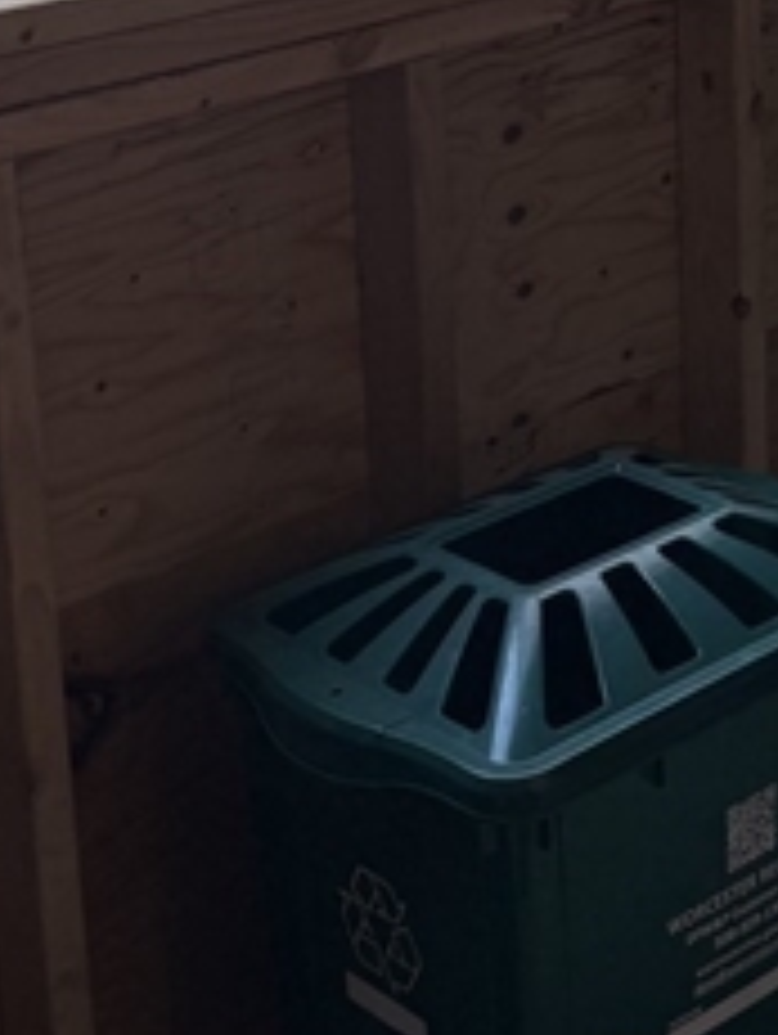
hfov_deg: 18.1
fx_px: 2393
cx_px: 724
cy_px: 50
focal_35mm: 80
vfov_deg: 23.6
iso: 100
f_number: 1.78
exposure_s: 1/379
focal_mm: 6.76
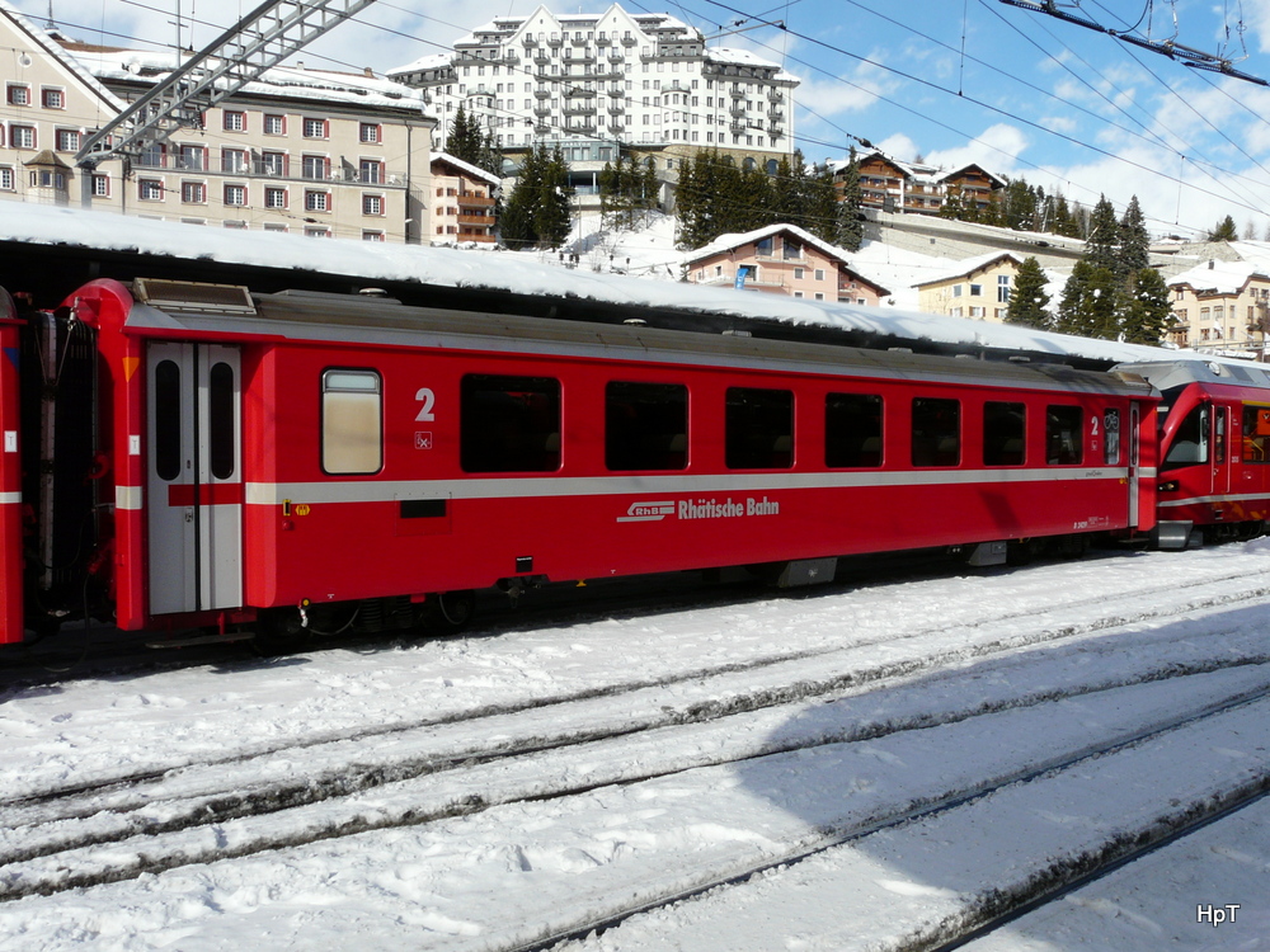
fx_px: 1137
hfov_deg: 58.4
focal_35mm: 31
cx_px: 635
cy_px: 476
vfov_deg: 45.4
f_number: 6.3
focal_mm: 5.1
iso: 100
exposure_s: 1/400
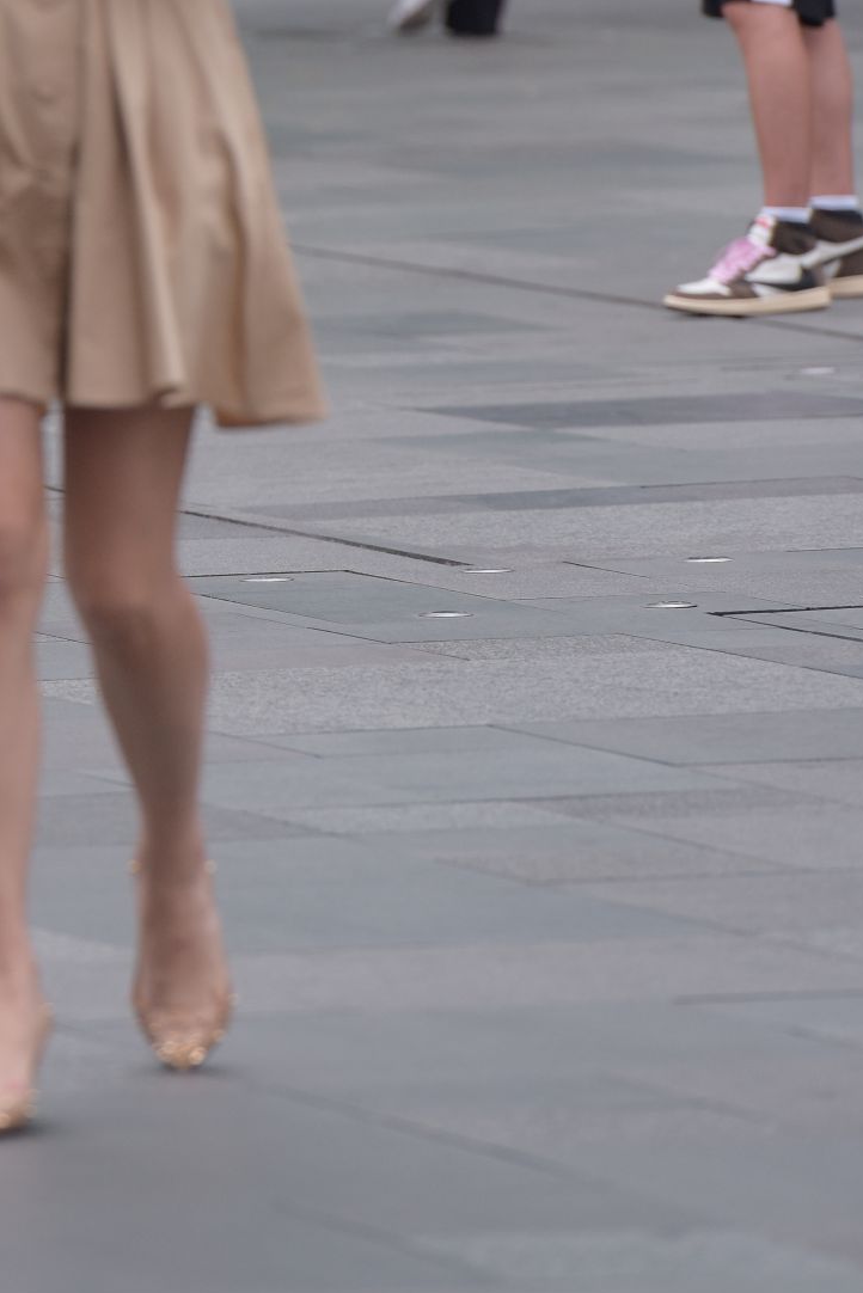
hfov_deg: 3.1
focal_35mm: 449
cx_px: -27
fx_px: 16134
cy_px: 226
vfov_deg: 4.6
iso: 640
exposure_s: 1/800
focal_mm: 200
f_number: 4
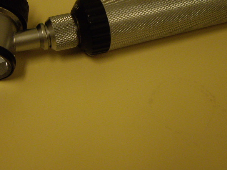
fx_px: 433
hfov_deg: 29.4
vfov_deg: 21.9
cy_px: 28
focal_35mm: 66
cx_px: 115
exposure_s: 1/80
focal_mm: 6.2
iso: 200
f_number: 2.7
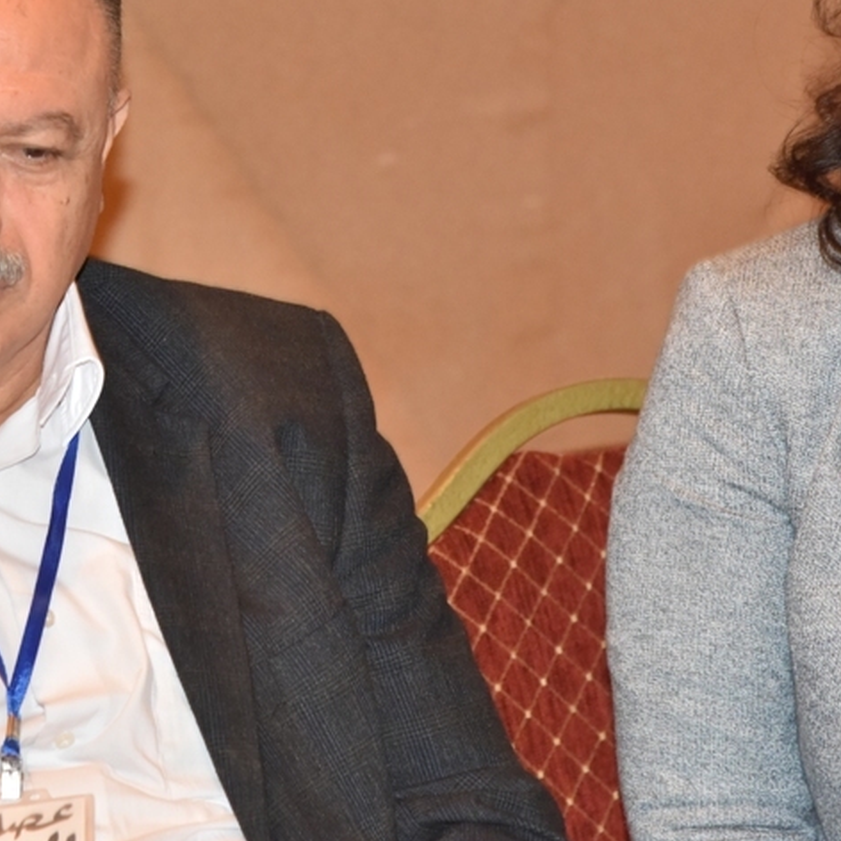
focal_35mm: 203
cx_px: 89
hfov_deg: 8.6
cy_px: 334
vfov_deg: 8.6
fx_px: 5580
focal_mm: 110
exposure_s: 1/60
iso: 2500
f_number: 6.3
...
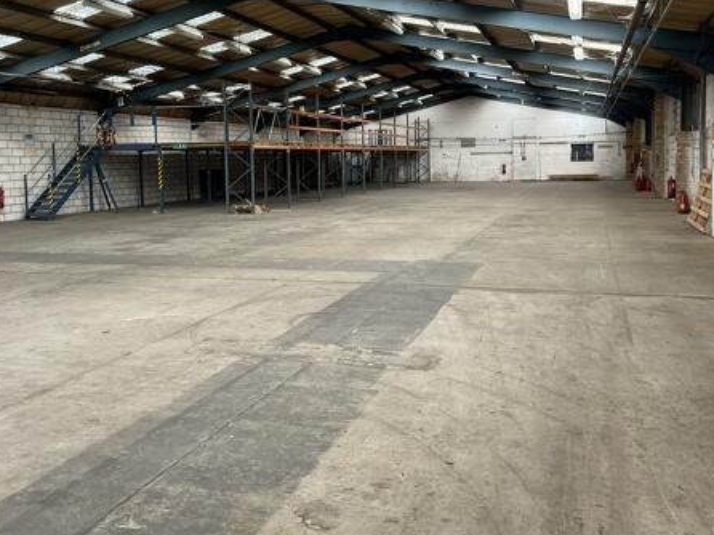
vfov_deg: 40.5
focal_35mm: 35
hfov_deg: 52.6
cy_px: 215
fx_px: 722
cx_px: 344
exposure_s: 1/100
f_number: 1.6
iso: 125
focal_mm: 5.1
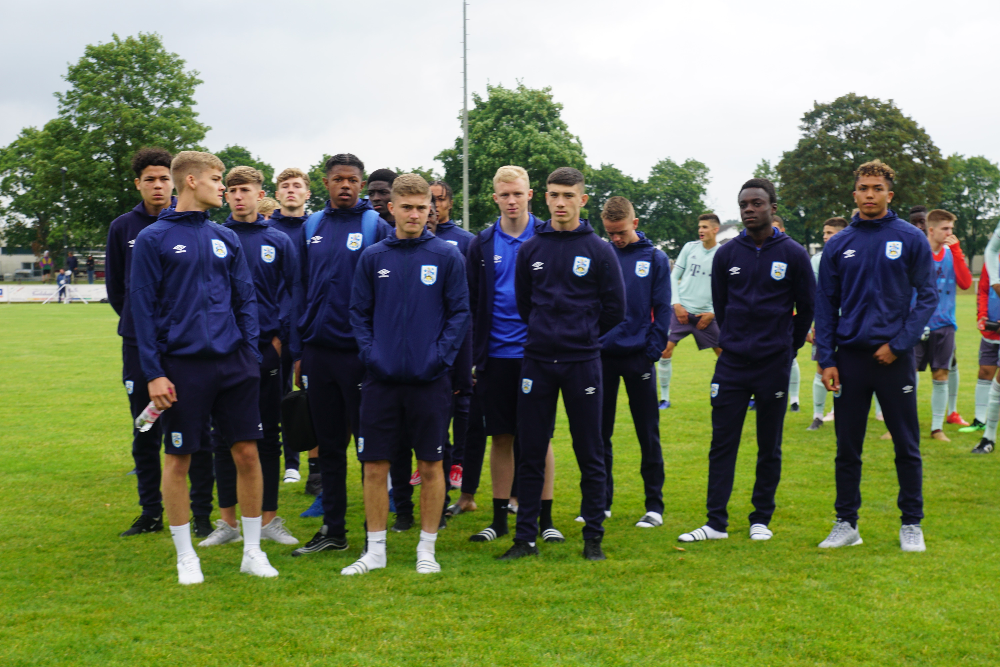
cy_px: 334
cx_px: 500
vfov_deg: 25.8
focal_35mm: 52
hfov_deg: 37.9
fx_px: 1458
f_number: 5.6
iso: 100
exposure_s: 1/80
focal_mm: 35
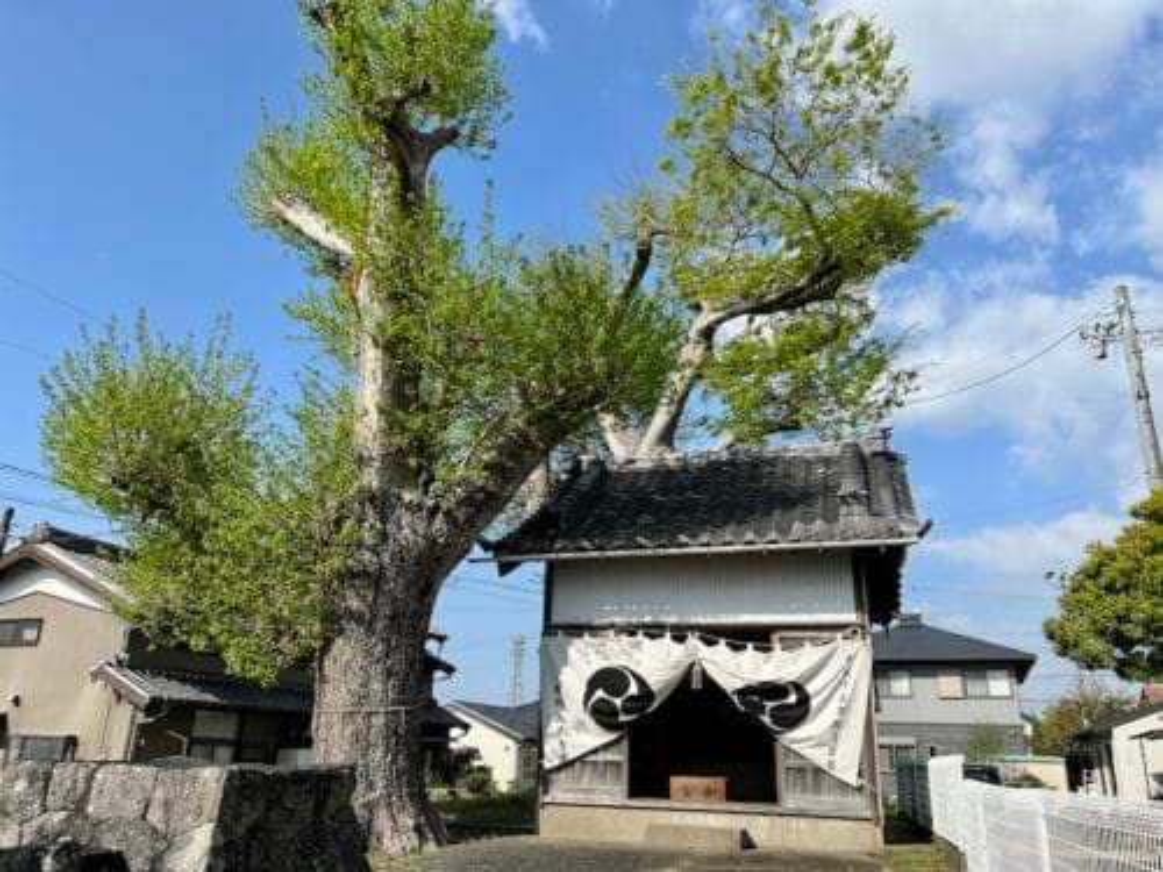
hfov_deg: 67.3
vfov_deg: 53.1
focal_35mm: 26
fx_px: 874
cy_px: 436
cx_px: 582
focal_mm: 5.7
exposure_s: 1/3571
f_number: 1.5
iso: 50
--
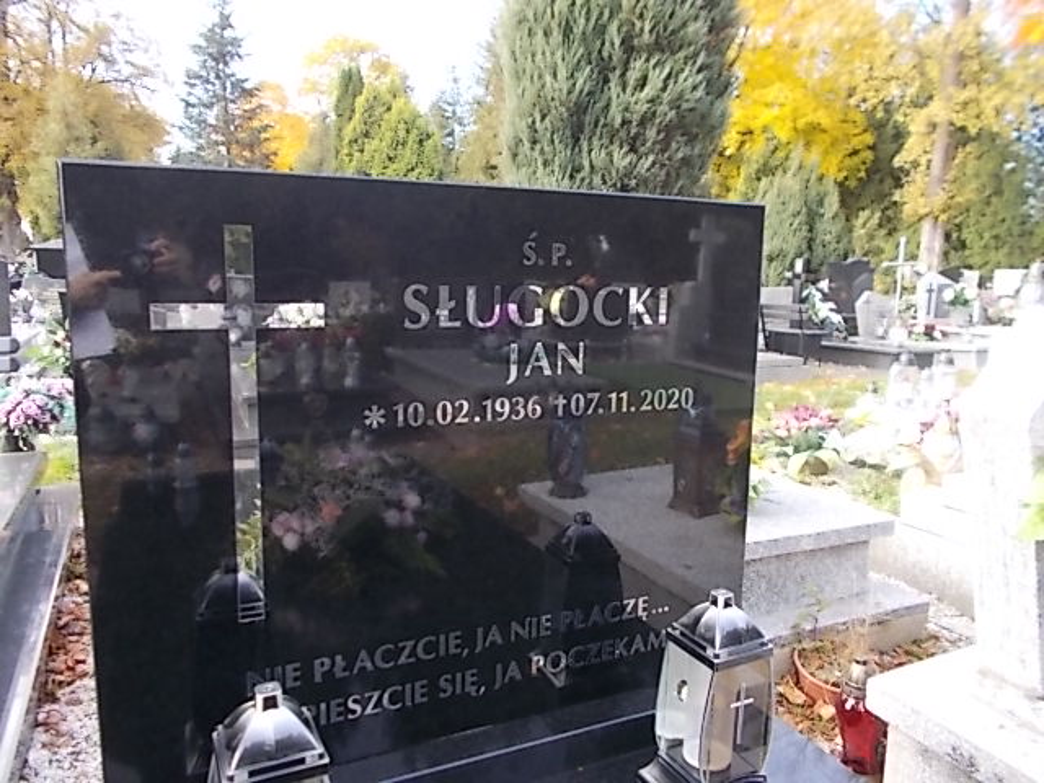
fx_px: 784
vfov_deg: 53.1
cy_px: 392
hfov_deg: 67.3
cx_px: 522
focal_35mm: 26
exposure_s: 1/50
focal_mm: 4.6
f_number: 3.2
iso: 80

### REQUIRED ACTION
Of the lines above, copy only those from the one holding "hfov_deg: 18.1" to the one holding "hfov_deg: 3.1", both included, and exclude every image.

### EXERCISE ANSWER
hfov_deg: 18.1
fx_px: 2393
cx_px: 724
cy_px: 50
focal_35mm: 80
vfov_deg: 23.6
iso: 100
f_number: 1.78
exposure_s: 1/379
focal_mm: 6.76
fx_px: 1137
hfov_deg: 58.4
focal_35mm: 31
cx_px: 635
cy_px: 476
vfov_deg: 45.4
f_number: 6.3
focal_mm: 5.1
iso: 100
exposure_s: 1/400
hfov_deg: 3.1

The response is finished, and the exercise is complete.